(Stored data entries)
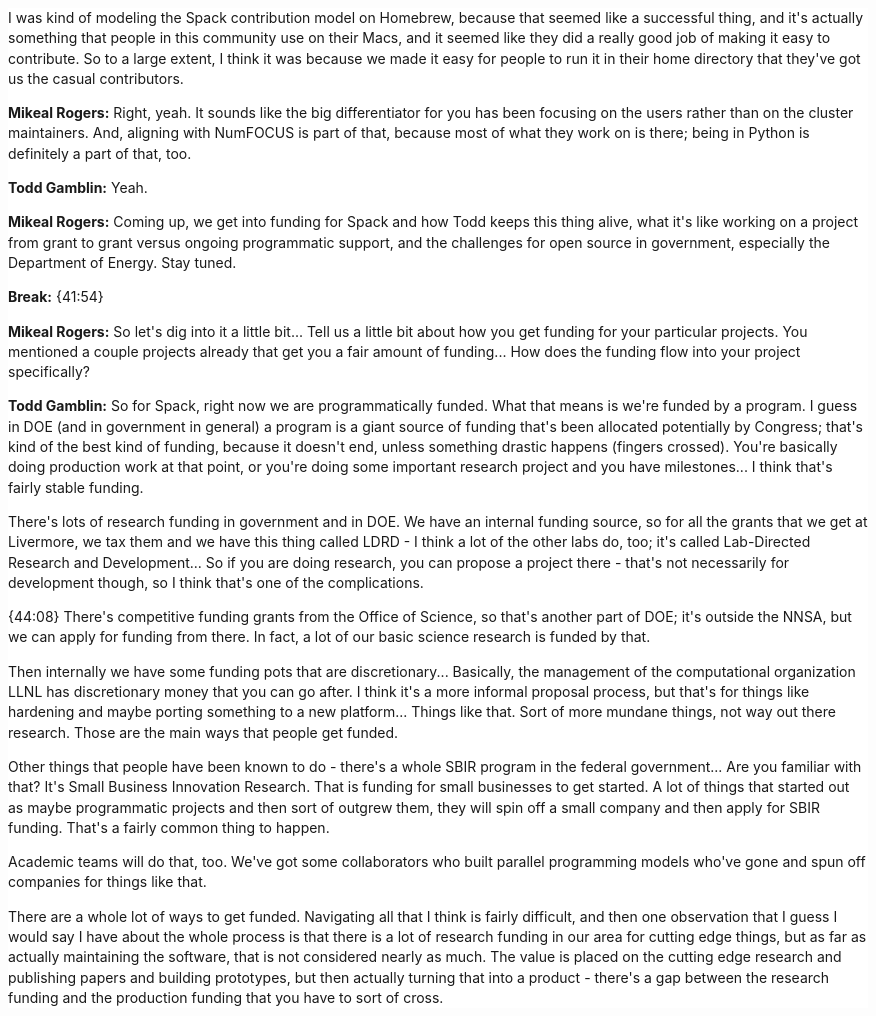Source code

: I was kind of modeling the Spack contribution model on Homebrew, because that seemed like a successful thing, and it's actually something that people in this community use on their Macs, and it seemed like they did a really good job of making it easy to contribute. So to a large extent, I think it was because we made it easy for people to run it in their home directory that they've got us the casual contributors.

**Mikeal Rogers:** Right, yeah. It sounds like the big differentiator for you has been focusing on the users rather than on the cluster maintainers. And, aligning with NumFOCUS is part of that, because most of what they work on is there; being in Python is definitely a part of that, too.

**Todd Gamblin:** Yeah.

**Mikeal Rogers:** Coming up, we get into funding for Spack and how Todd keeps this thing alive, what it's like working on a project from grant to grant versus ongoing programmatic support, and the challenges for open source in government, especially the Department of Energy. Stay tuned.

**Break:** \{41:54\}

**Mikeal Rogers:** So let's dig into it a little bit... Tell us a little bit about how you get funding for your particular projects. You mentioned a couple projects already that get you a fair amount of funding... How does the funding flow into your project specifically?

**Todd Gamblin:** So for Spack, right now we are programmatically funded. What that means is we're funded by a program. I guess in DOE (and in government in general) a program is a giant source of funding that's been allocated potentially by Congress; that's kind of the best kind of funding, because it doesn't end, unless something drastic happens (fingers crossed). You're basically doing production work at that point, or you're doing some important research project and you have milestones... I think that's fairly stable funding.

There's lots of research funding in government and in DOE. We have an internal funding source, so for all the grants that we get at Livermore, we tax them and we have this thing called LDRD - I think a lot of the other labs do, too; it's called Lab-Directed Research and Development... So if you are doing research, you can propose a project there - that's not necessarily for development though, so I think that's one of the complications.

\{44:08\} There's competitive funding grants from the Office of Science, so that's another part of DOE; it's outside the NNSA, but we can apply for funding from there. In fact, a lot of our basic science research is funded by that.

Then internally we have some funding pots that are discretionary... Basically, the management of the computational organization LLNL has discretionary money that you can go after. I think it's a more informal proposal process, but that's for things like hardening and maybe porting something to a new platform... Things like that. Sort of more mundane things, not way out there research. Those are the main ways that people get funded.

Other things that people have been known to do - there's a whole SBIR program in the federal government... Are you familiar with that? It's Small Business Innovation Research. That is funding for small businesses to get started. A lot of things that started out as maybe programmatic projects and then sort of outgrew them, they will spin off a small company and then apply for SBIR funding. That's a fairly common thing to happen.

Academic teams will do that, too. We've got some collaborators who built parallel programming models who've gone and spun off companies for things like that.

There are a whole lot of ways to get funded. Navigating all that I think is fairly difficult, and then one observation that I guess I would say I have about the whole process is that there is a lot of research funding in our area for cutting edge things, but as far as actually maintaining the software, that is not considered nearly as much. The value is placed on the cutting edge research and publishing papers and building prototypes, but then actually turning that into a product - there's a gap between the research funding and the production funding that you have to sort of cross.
...
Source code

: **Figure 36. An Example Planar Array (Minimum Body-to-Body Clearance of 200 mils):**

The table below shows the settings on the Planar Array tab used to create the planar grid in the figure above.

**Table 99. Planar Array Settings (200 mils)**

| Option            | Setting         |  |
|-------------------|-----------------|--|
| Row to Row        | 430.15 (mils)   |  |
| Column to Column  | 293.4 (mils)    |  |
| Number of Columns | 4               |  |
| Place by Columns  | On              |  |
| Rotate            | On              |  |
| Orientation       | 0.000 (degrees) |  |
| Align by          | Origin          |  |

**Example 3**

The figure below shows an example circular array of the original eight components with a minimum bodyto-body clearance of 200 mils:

**Task to complete**
What lines hold the string "shows"? Pick them out of the data.

**Answer space**
The table below shows the settings on the Planar Array tab used to create the planar grid in the figure above.
The figure below shows an example circular array of the original eight components with a minimum bodyto-body clearance of 200 mils:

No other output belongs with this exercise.